The following operations are performed on all nodes:
[root@manager ~]# ssh-keygen -t rsa [root@manager ~]# ssh-copy-id -i .ssh/id_rsa.pub root@node1
After the above operations are performed on all four machines, we can see the following files on the manager machine:
[root@manager ~]# cd .ssh/ [root@manager .ssh]# ls authorized_keys id_rsa id_rsa.pub known_hosts [root@manager .ssh]# cat authorized_keys
The public keys of the four machines are already authorized_keys. Then, we only need to send this file to the other three machines, which can realize ssh password free interworking:
[root@manager .ssh]# scp authorized_keys root@node2:~/.ssh/ [root@manager .ssh]# scp authorized_keys root@node3:~/.ssh/ [root@manager .ssh]# scp authorized_keys root@node4:~/.ssh/
Of course, we can also experiment on the machine to see if ssh still needs to enter a password.
This step is complete.
3.2.3 installation of MHA package
In this step, the Manager node needs to install an additional package. The specific contents to be installed are as follows:
All four nodes need to be installed: mha4mysql-node-0.56-0.el6.norch.rpm
The Manager node needs to be installed separately: mha4mysql-manager-0.56-0.el6.noarch.rpm
The package I need to install has been uploaded to Baidu cloud disk , password: mkcr, you need to download and use by yourself~
We use the rz command to upload them respectively, and then use yum to install them.
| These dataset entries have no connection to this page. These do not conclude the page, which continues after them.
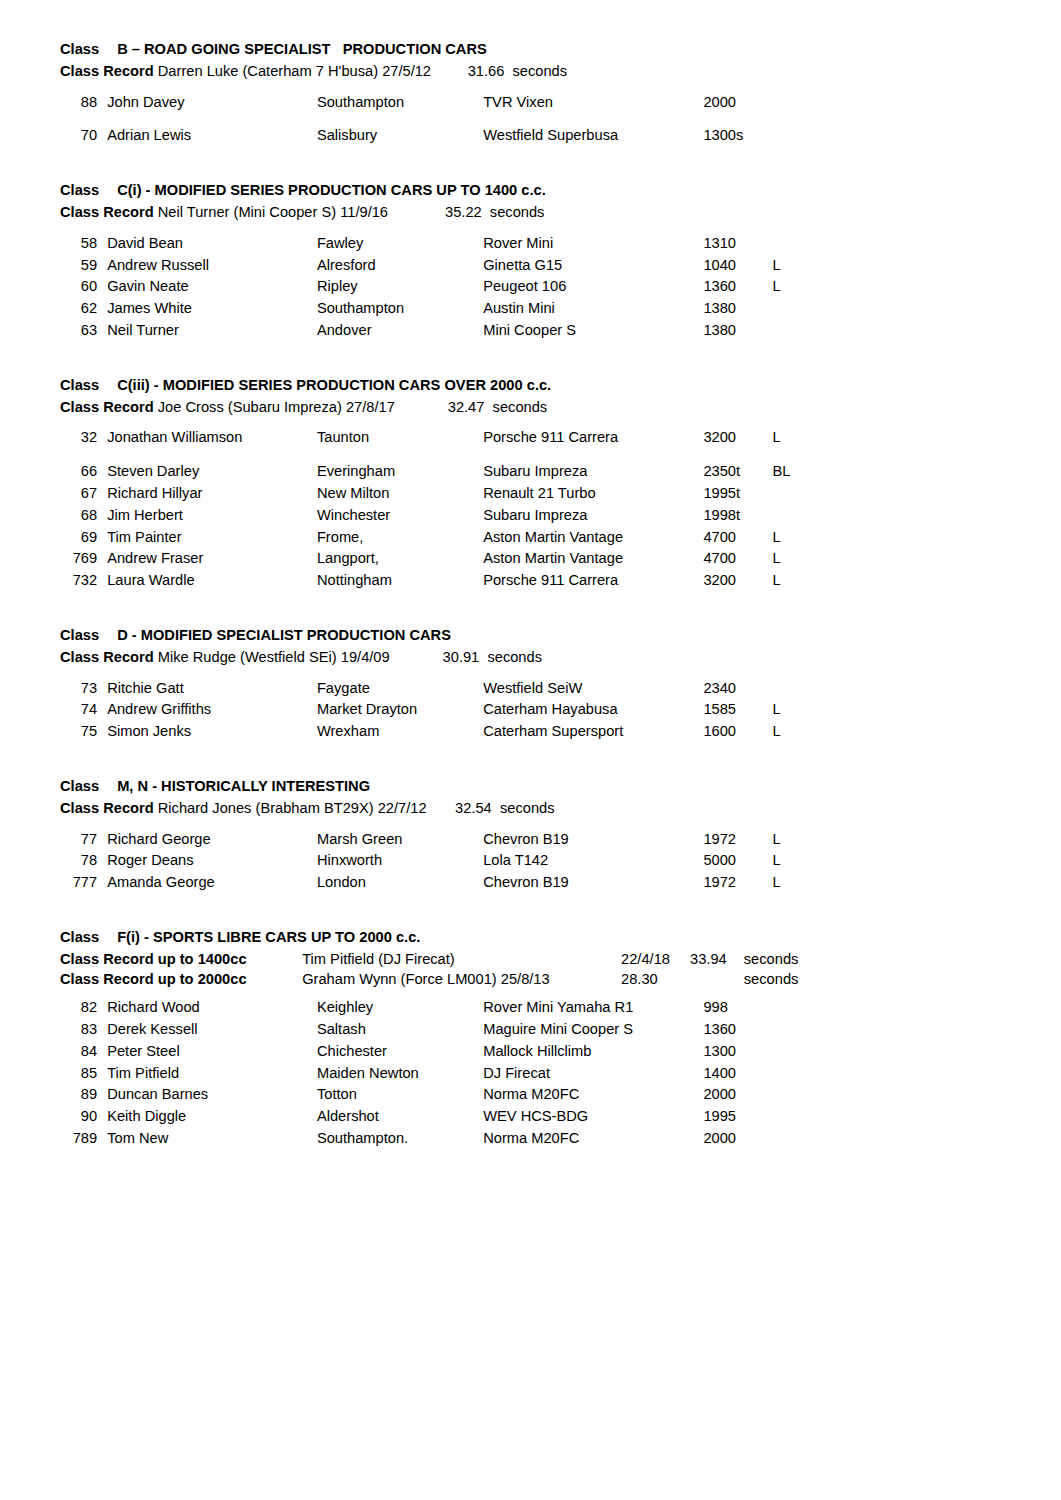Class B – ROAD GOING SPECIALIST PRODUCTION CARS
Class Record Darren Luke (Caterham 7 H'busa) 27/5/12 31.66 seconds
| 88 | John Davey | Southampton | TVR Vixen | 2000 | |
| 70 | Adrian Lewis | Salisbury | Westfield Superbusa | 1300s | |
Class C(i) - MODIFIED SERIES PRODUCTION CARS UP TO 1400 c.c.
Class Record Neil Turner (Mini Cooper S) 11/9/16 35.22 seconds
| 58 | David Bean | Fawley | Rover Mini | 1310 | |
| 59 | Andrew Russell | Alresford | Ginetta G15 | 1040 | L |
| 60 | Gavin Neate | Ripley | Peugeot 106 | 1360 | L |
| 62 | James White | Southampton | Austin Mini | 1380 | |
| 63 | Neil Turner | Andover | Mini Cooper S | 1380 | |
Class C(iii) - MODIFIED SERIES PRODUCTION CARS OVER 2000 c.c.
Class Record Joe Cross (Subaru Impreza) 27/8/17 32.47 seconds
| 32 | Jonathan Williamson | Taunton | Porsche 911 Carrera | 3200 | L |
| 66 | Steven Darley | Everingham | Subaru Impreza | 2350t | BL |
| 67 | Richard Hillyar | New Milton | Renault 21 Turbo | 1995t | |
| 68 | Jim Herbert | Winchester | Subaru Impreza | 1998t | |
| 69 | Tim Painter | Frome, | Aston Martin Vantage | 4700 | L |
| 769 | Andrew Fraser | Langport, | Aston Martin Vantage | 4700 | L |
| 732 | Laura Wardle | Nottingham | Porsche 911 Carrera | 3200 | L |
Class D - MODIFIED SPECIALIST PRODUCTION CARS
Class Record Mike Rudge (Westfield SEi) 19/4/09 30.91 seconds
| 73 | Ritchie Gatt | Faygate | Westfield SeiW | 2340 | |
| 74 | Andrew Griffiths | Market Drayton | Caterham Hayabusa | 1585 | L |
| 75 | Simon Jenks | Wrexham | Caterham Supersport | 1600 | L |
Class M, N - HISTORICALLY INTERESTING
Class Record Richard Jones (Brabham BT29X) 22/7/12 32.54 seconds
| 77 | Richard George | Marsh Green | Chevron B19 | 1972 | L |
| 78 | Roger Deans | Hinxworth | Lola T142 | 5000 | L |
| 777 | Amanda George | London | Chevron B19 | 1972 | L |
Class F(i) - SPORTS LIBRE CARS UP TO 2000 c.c.
| Class Record up to 1400cc | Tim Pitfield (DJ Firecat) | 22/4/18 | 33.94 | seconds |
| Class Record up to 2000cc | Graham Wynn (Force LM001) 25/8/13 | 28.30 | | seconds |
| 82 | Richard Wood | Keighley | Rover Mini Yamaha R1 | 998 | |
| 83 | Derek Kessell | Saltash | Maguire Mini Cooper S | 1360 | |
| 84 | Peter Steel | Chichester | Mallock Hillclimb | 1300 | |
| 85 | Tim Pitfield | Maiden Newton | DJ Firecat | 1400 | |
| 89 | Duncan Barnes | Totton | Norma M20FC | 2000 | |
| 90 | Keith Diggle | Aldershot | WEV HCS-BDG | 1995 | |
| 789 | Tom New | Southampton. | Norma M20FC | 2000 | |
[root@manager ~]# rz [root@manager ~]# ls anaconda-ks.cfg initial-setup-ks.cfg Pictures Desktop mha4mysql-manager-0.56-0.el6.noarch.rpm Public Documents mha4mysql-node-0.56-0.el6.noarch.rpm Templates Downloads Music Videos [root@manager ~]# yum install -y mha4mysql-node-0.56-0.el6.noarch.rpm [root@manager ~]# yum install -y mha4mysql-manager-0.56-0.el6.noarch.rpm
Other machines are also installed separately, so there are no examples one by one.
This step is complete.
3.2.4 initialize MHA and configure it
The Manager node needs to provide a special configuration file for each monitored master/slave cluster, and all master/slave clusters can also share the global configuration. The global configuration file defaults to / etc/masterha_default.cnf, which is an optional configuration. If you only monitor a group of master/slave clusters, you can also directly provide the default configuration information of each server through the configuration of application. The configuration file path of each application is custom. See the next step for details.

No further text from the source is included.